Adhesive Specificity and the Evolution of Multicellularity
Published Online: 16 MAY 2011
Copyright © 2001 John Wiley & Sons, Ltd. All rights reserved.
How to Cite
Vleminckx, K. 2011. Adhesive Specificity and the Evolution of Multicellularity. eLS. .
- Published Online: 16 MAY 2011
Most of the cells in a multicellular organism are connected to each other and/or attached to a substrate. Physically this is mediated by adhesion molecules exposed on the cell surface and attached to the cell membrane either by covalent linkage to the lipid bilayer or by a membrane-spanning region. The establishment of cell–cell interactions is a key aspect in the origin of multicellular life forms and the acquisition of tissue and organ organisation in metazoa. Adhesion is mediated by specific adhesion molecules belonging to the immunoglobulin superfamily, the cadherins, the integrins, the lectins and the proteoglycans. Adhesive associations by these molecules are organising forces in the embryo, controlling morphogenesis, tissue formation and organogenesis. In the adult, cell adhesion helps to control tissue homoeostasis, the organisation of the stem cell niche and the functioning of the immune system.
Multicellularity requires cell–cell adhesion molecules.
Cell adhesion molecules interact structurally and/or functionally with the cytoskeleton of the cell.
Cell adhesion molecules integrate extracellular and intracellular cues with intracellular signalling.
Cell adhesion molecules are more than molecular glue; they can act as signalling receptors inducing changes in the cytoskeleton and in gene expression.
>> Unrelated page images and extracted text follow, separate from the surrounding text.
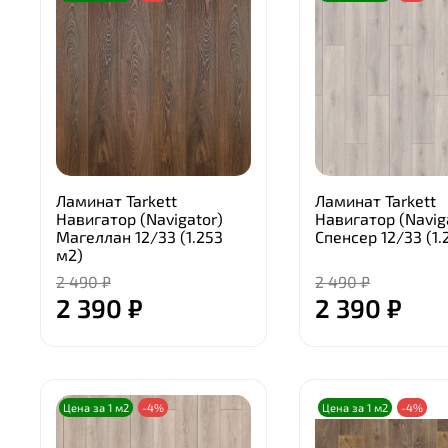
Ламинат Tarkett
Ламинат Tarkett
Навигатор (Navigator)
Навигатор (Navig
Магеллан 12/33 (1.253
Спенсер 12/33 (1.
м2)
2 490 ₽
2 490 ₽
2 390 ₽
2 390 ₽
Цена за 1 м2
-4%
Цена за 1 м2
-4%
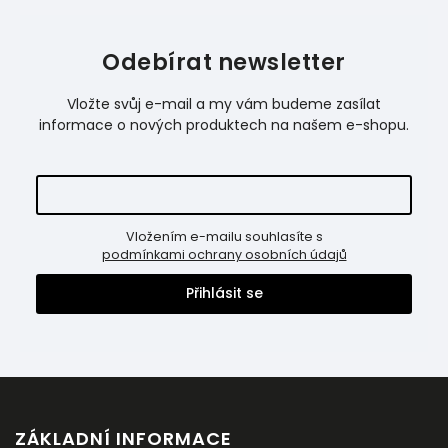
Odebírat newsletter
Vložte svůj e-mail a my vám budeme zasílat
informace o nových produktech na našem e-shopu.
Vložením e-mailu souhlasíte s
podmínkami ochrany osobních údajů
Přihlásit se
ZÁKLADNÍ INFORMACE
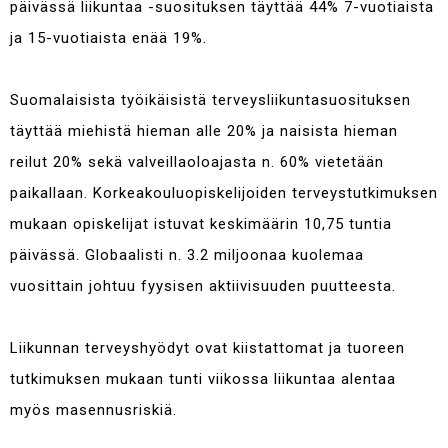
päivässä liikuntaa -suosituksen täyttää 44% 7-vuotiaista
ja 15-vuotiaista enää 19%.
Suomalaisista työikäisistä terveysliikuntasuosituksen
täyttää
miehistä hieman alle 20% ja naisista hieman
reilut 20% sekä valveillaoloajasta n. 60% vietetään
paikallaan. Korkeakouluopiskelijoiden terveystutkimuksen
mukaan opiskelijat istuvat keskimäärin 10,75 tuntia
päivässä. Globaalisti n. 3.2 miljoonaa kuolemaa
vuosittain johtuu fyysisen aktiivisuuden puutteesta.
Liikunnan terveyshyödyt ovat kiistattomat
ja tuoreen
tutkimuksen mukaan
tunti viikossa liikuntaa alentaa
myös masennusriskiä.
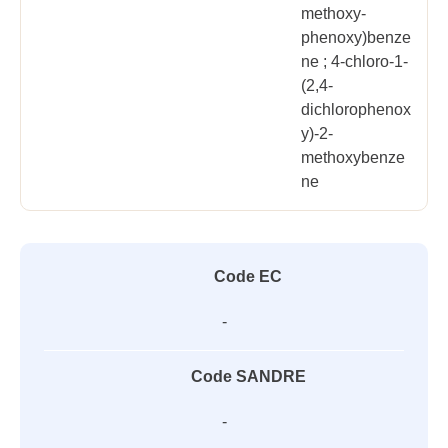
methoxy-
phenoxy)benze
ne ; 4-chloro-1-
(2,4-
dichlorophenox
y)-2-
methoxybenze
ne
Code EC
-
Code SANDRE
-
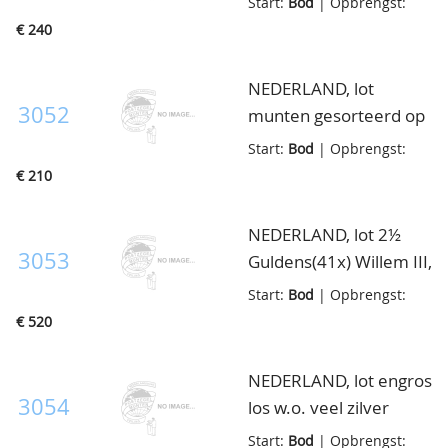
Start:
Bod
| Opbrengst:
betere ex., in cassette
€ 240
NEDERLAND, lot
3052
munten gesorteerd op
kaartjes met diverse
Start:
Bod
| Opbrengst:
betere ex., w.o. ½ cent,
€ 210
1 cent en 2½ cent
1898, 2½ cent 1883
NEDERLAND, lot 2½
etc., ook iets Overzee,
3053
Guldens(41x) Willem III,
totaal 83 munten, in
vnl. ca. zeer fraai, in
Start:
Bod
| Opbrengst:
doosje
doosje
€ 520
NEDERLAND, lot engros
3054
los w.o. veel zilver
vanaf Willem III en
Start:
Bod
| Opbrengst:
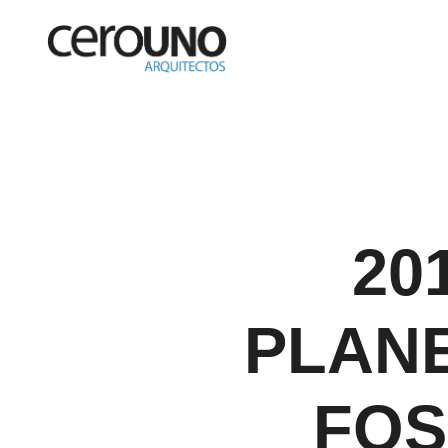
20
PLANE
FOS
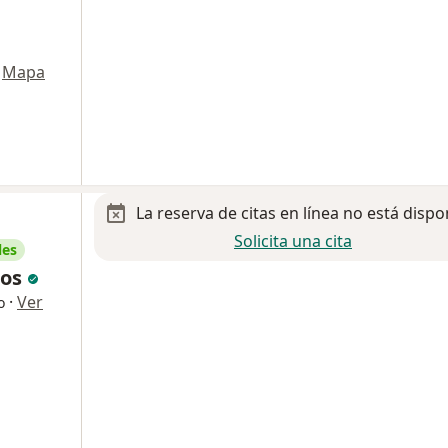
Mapa
La reserva de citas en línea no está dispo
Solicita una cita
les
pos
·
Ver
o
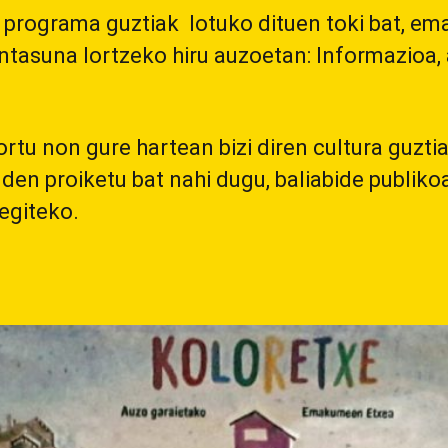
ta programa guztiak lotuko dituen toki bat, 
asuna lortzeko hiru auzoetan: Informazioa, ah
rtu non gure hartean bizi diren cultura guzti
den proiketu bat nahi dugu, baliabide publiko
egiteko.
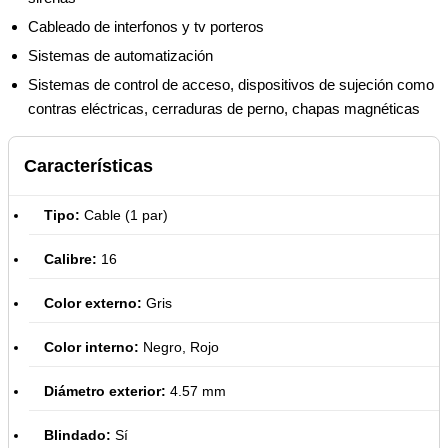
Cableado de interfonos y tv porteros
Sistemas de automatización
Sistemas de control de acceso, dispositivos de sujeción como
contras eléctricas, cerraduras de perno, chapas magnéticas
Características
Tipo:
Cable (1 par)
Calibre:
16
Color externo:
Gris
Color interno:
Negro, Rojo
Diámetro exterior:
4.57 mm
Blindado:
Sí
Expression of cell adhesion molecules is under tight developmental control.
Changes in cell adhesion are a driving force for morphogenesis, tissue formation and organogenesis.
In the adult cell adhesion helps to maintain the stem cell niche and controls homeostasis.
Cell adhesion is essential for the functioning of the immune system.
Aberrant regulation of cell adhesion is involved in several human diseases.